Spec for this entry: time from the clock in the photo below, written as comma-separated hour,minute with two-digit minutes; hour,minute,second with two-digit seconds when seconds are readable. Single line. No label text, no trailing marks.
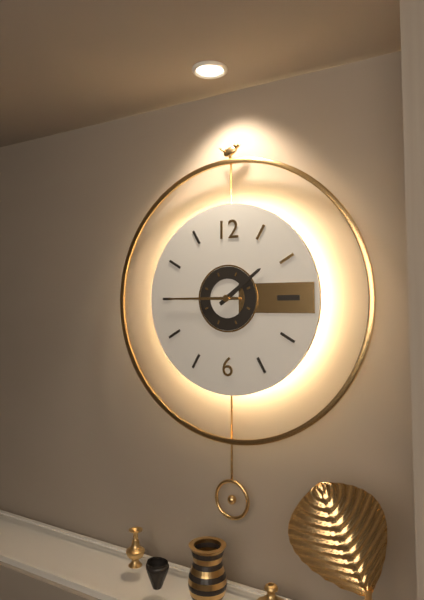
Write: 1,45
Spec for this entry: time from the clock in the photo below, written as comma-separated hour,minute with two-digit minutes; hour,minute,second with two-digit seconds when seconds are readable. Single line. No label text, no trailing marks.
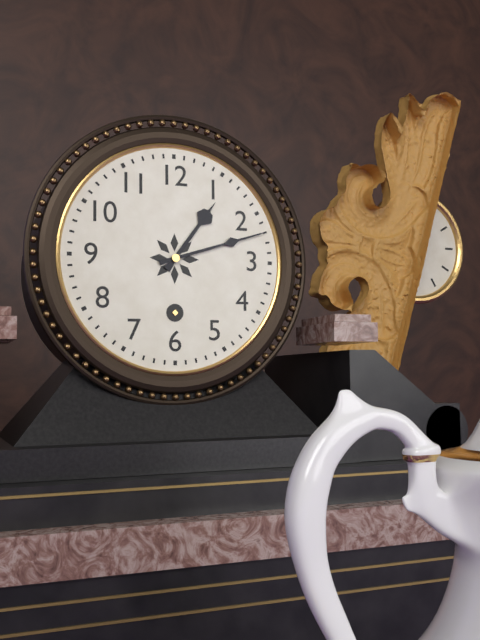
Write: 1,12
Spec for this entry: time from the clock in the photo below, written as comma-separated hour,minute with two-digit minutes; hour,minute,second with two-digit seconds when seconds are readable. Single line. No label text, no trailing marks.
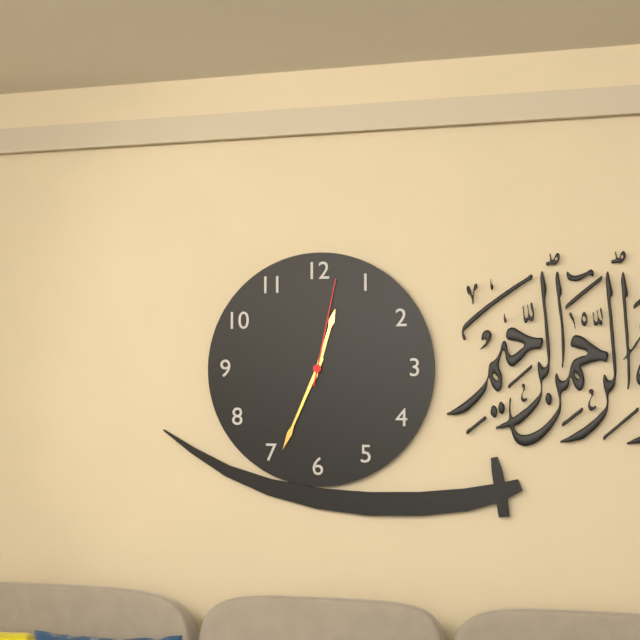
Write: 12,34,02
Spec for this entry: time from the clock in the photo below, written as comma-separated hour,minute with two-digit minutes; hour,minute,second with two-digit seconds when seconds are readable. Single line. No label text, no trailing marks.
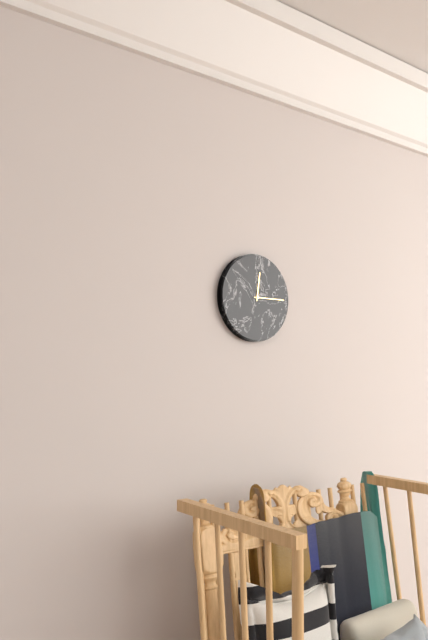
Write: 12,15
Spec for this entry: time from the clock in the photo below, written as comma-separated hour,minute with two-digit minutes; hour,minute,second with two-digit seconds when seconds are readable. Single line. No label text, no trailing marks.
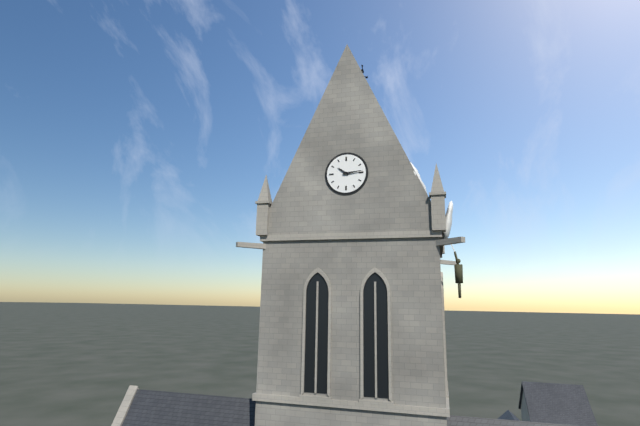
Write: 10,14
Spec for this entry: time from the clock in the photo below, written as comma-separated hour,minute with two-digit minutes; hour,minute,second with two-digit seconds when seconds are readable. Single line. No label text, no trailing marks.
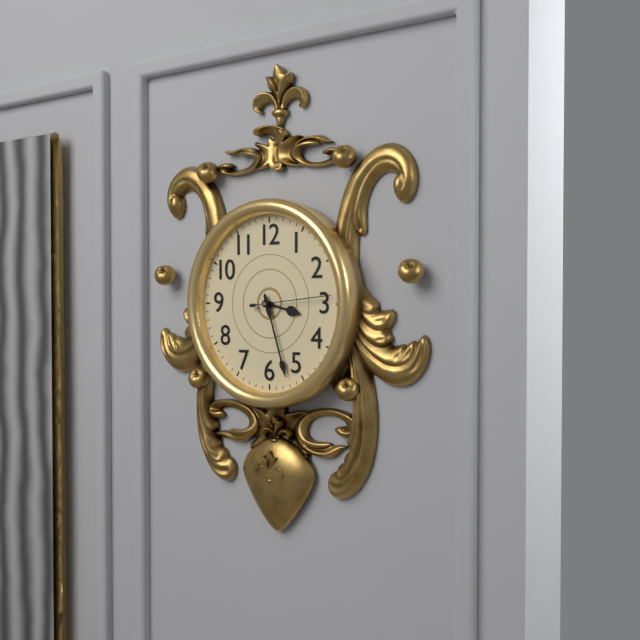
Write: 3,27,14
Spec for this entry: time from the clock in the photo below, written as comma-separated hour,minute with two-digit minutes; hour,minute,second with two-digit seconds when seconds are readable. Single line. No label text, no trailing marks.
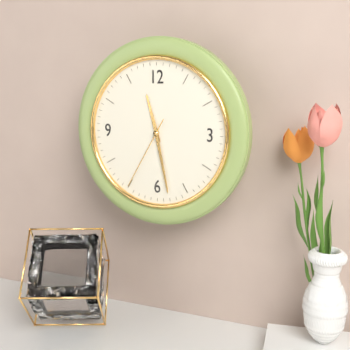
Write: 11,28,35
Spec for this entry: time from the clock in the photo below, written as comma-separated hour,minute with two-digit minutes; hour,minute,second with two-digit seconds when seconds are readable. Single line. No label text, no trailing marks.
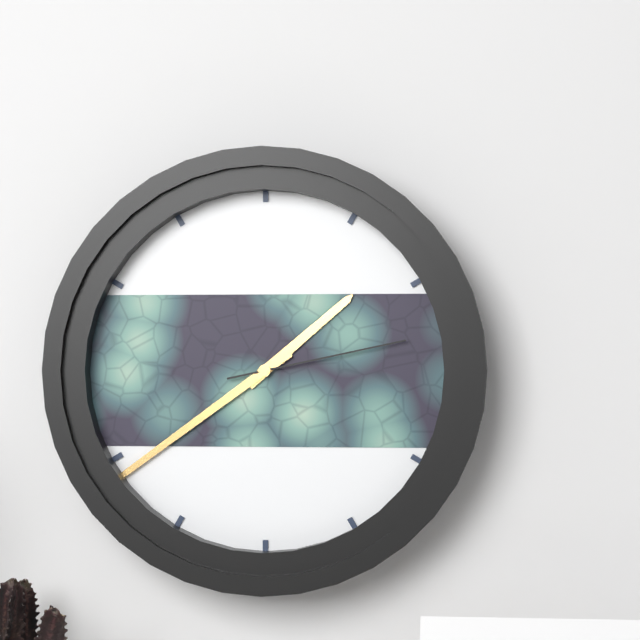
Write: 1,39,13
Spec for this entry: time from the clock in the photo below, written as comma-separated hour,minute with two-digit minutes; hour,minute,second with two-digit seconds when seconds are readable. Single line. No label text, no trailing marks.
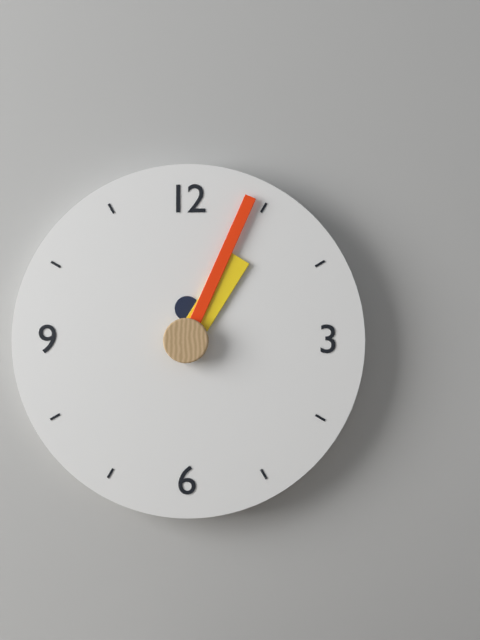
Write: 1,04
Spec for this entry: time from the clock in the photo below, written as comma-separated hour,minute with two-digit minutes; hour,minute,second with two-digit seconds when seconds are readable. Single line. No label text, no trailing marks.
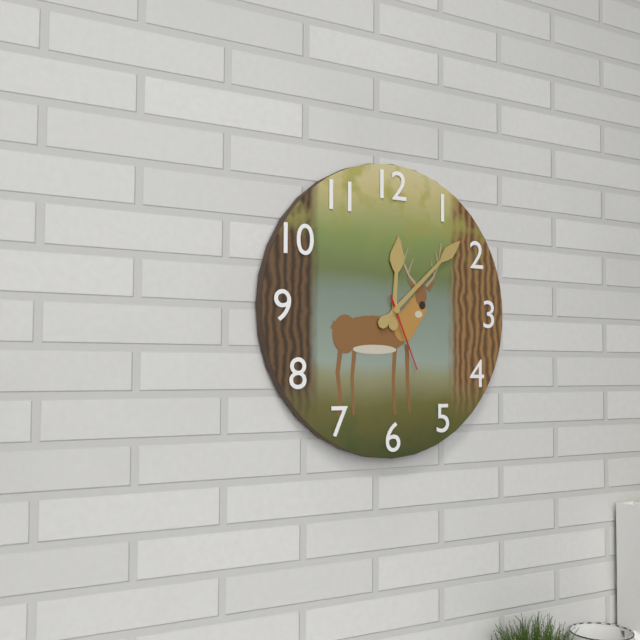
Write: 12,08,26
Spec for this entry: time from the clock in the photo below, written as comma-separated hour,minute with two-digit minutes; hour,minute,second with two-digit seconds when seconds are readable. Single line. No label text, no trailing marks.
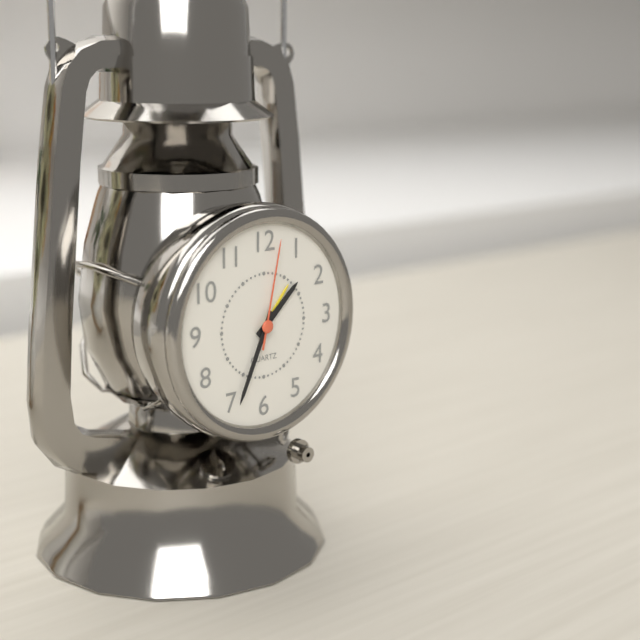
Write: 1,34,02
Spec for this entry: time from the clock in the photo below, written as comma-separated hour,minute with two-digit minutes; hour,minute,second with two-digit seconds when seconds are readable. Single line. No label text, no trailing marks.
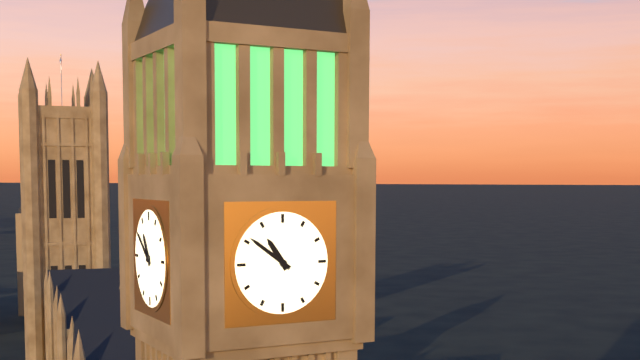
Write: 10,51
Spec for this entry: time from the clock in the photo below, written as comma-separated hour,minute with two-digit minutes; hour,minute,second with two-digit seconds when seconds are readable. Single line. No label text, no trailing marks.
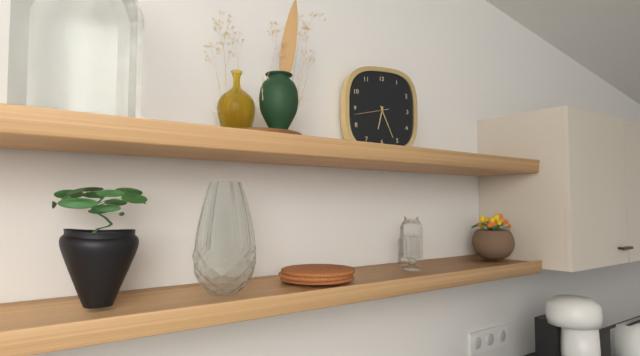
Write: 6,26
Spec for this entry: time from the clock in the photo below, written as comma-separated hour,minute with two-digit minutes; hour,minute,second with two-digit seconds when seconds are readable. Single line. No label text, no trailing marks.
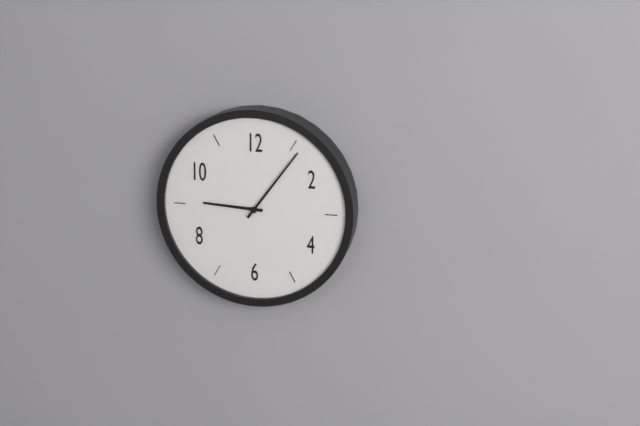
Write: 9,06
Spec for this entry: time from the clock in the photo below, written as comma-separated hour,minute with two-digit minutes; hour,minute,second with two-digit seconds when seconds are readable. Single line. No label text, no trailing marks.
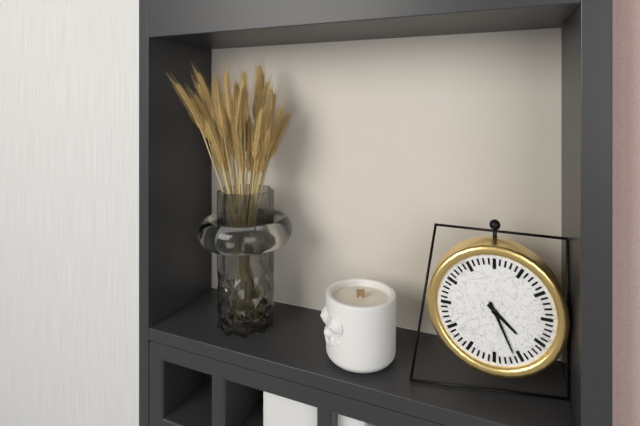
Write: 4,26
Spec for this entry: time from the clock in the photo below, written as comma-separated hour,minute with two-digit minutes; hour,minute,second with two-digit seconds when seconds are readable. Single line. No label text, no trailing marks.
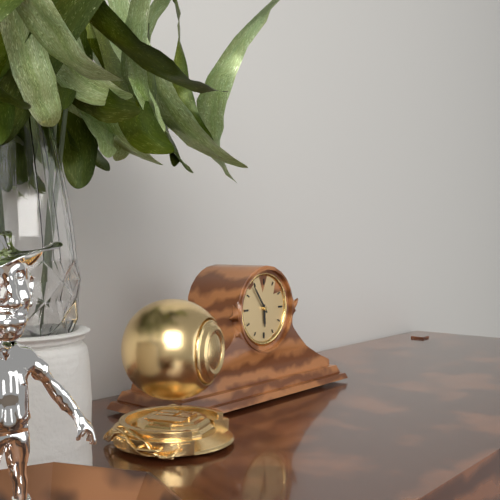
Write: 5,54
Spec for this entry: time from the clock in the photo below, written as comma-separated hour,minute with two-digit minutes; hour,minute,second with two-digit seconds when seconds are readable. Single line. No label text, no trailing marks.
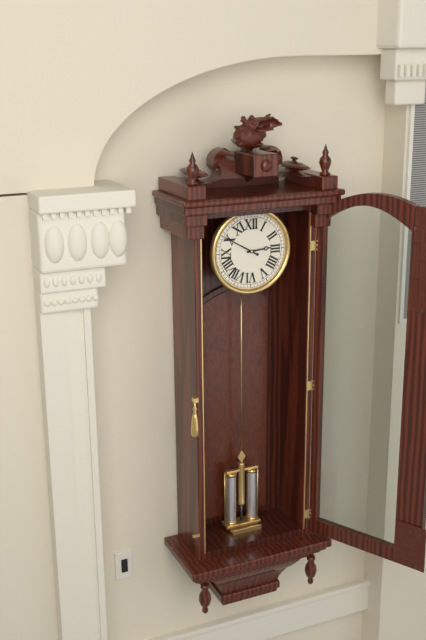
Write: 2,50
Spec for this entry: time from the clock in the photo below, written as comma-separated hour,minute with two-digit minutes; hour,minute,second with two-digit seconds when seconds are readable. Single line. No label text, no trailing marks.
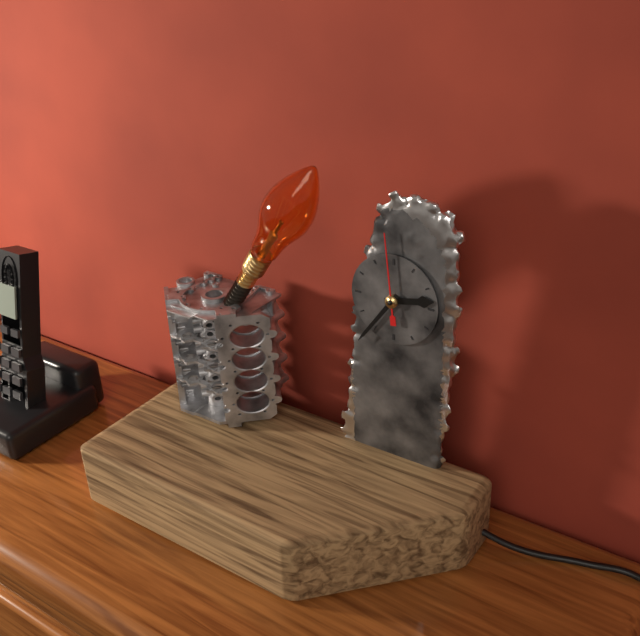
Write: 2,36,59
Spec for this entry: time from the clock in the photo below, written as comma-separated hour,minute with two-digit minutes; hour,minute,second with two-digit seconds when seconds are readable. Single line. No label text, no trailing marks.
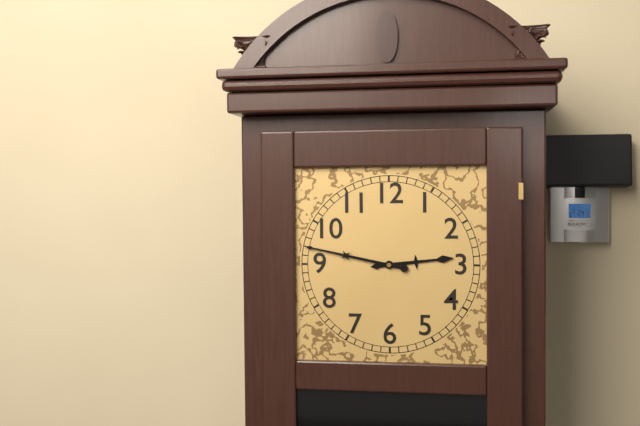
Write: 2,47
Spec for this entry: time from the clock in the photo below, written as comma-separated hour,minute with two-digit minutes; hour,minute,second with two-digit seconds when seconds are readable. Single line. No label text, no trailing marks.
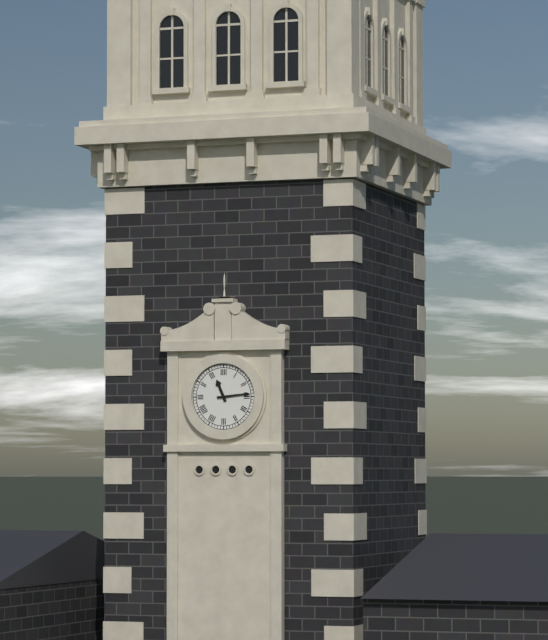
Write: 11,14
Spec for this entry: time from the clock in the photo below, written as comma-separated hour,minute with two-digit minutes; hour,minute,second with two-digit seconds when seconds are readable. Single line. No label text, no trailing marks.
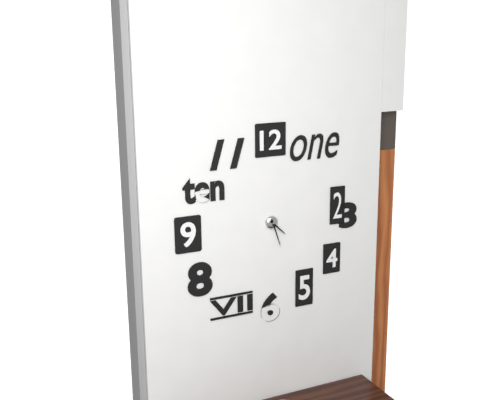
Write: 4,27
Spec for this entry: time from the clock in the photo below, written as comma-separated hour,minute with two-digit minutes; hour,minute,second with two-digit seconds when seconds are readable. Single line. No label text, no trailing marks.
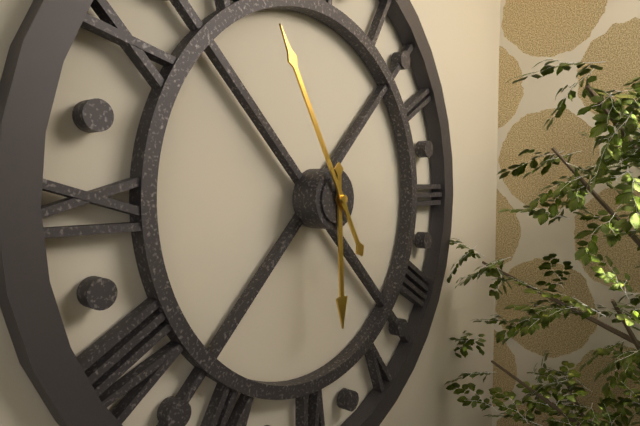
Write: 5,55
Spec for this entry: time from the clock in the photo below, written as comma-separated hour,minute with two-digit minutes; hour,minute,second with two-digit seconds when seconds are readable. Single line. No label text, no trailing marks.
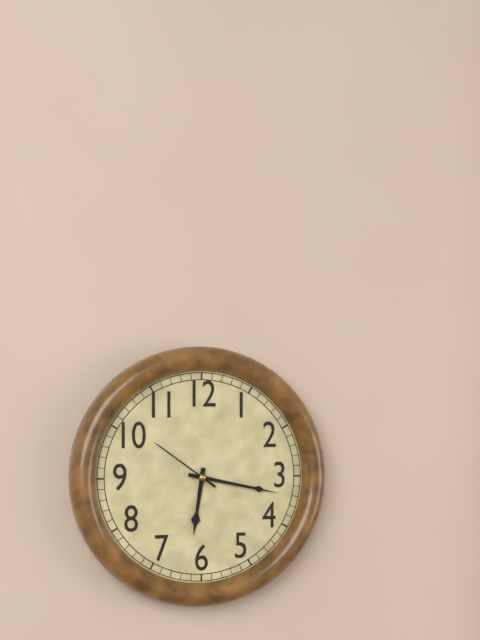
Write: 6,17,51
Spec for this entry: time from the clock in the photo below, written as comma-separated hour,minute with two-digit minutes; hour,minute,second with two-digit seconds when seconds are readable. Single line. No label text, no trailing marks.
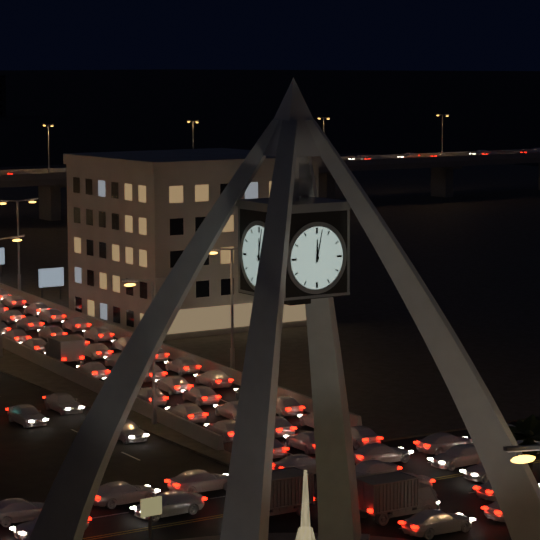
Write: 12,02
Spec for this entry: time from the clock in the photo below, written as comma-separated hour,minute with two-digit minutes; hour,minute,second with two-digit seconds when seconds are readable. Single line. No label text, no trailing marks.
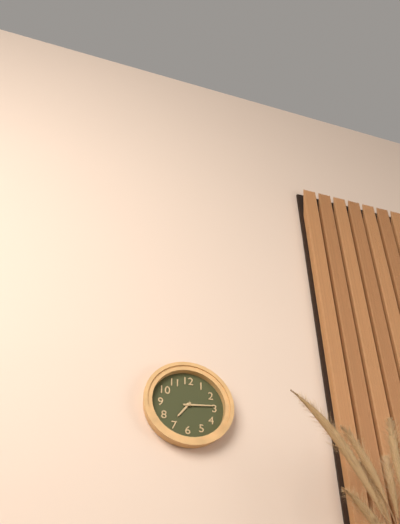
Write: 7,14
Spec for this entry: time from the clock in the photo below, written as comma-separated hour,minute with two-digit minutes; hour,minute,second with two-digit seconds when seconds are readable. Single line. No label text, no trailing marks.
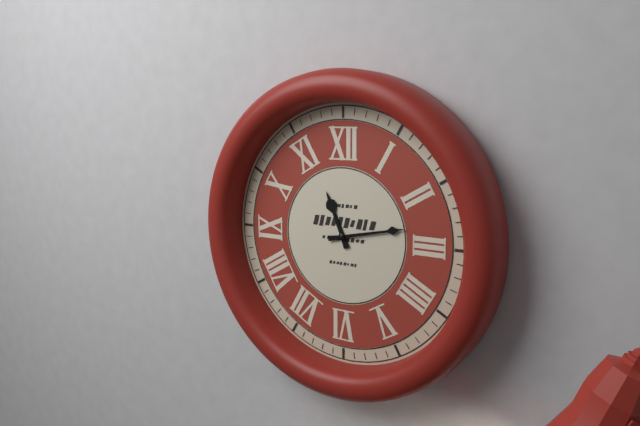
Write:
********
Le sue istruzioni: Trascriva identiche le righe a partire dalla prima fino a quella che contiene "Write: 1,12", entrambe comprese. Ometta le immagini.

Risultato del compito:
Spec for this entry: time from the clock in the photo below, written as comma-separated hour,minute with two-digit minutes; hour,minute,second with two-digit seconds when seconds are readable. Single line. No label text, no trailing marks.
Write: 1,45
Spec for this entry: time from the clock in the photo below, written as comma-separated hour,minute with two-digit minutes; hour,minute,second with two-digit seconds when seconds are readable. Single line. No label text, no trailing marks.
Write: 1,12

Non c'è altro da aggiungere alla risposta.